◆ **Exercise description**
Decide whether each statement agrees with the blog post below about getting back on the bar. Answer yes or no for each, quoting the words from the blog post that settle it: (a) The July goal of writing the memoir was completed. (b) The class was given the umbrella page of the story. (c) The March solo piece was danced to a Rihanna song.

◆ **Source document**
┌──

Monday, July 31, 2017

Fat Girl On A Bar: Get Back on the Damned Bar

July's goal was to write Fat Girl on the Bar: The memoir. It hasn't happened, well it hasn't been completed. I hit setbacks with unexpected emotional shit making the writing get really heavy. I'd write a few pages and found I needed to step away to process so much from my shitty body image issues to my grandmother's death. And of course the whole time, I'm writing, I'm also getting ready for our second show. My class loves to perform, and I was reluctantly drawn into the annual Festivus show last December (a great way to mark my year long journey). I figured we satisfied that itch and that would be it for awhile but then the annual summer show started getting bounced around and the next thing I know I'm negotiating us a page from a booked called Juniper Gets Wet.

Now don't get me wrong, Debbie's idea was sheer genius. She fell in love with this artist Jacob Wenzka's work whose art currently graces the walls of Canopy's icon hallway to flying. His art is whimsical and lovely with just enough of a dark edge to keep it deliciously creepy. Very fitting with Canopy, I think. Debbie comes up with this grand plan to have every act reflect a page of the story. We get the umbrella page.

Thing about umbrella page is props. And after we pick out a song (this great and yet awful mash up from Glee of Singing in the Rain and Rihanna's Umbrella), it's clear we're going to need some floor work as well. Yeah. Floor work. Oh and umbrellas which ends of hilariously disastrous.

Now I've come a long way from the girl who only danced when drunk usually at shows and when younger at gay clubs. I did a solo piece in March (totally life transforming) to a Lady Gaga song and I, get ready for this, danced with my bar. It was symbolic because the bar has become a partner to me, and in some ways almost not an inanimate object (I know, I know, woo weird here). Even though I only performed in front of my class and a few of their friends/family, it was a super big deal for me. This is the girl who at one point couldn't even perform in front of her beloved classmates. During the whole performance, I, for the first time, believed myself to be strong, graceful...a dancer.

└──

◆ **Data shown**
┌──

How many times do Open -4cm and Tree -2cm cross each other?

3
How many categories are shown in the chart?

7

└──

◆ **Answer section**
(a) No: "It hasn't happened, well it hasn't been completed."
(b) Yes: "We get the umbrella page."
(c) No: "I did a solo piece in March (totally life transforming) to a Lady Gaga song"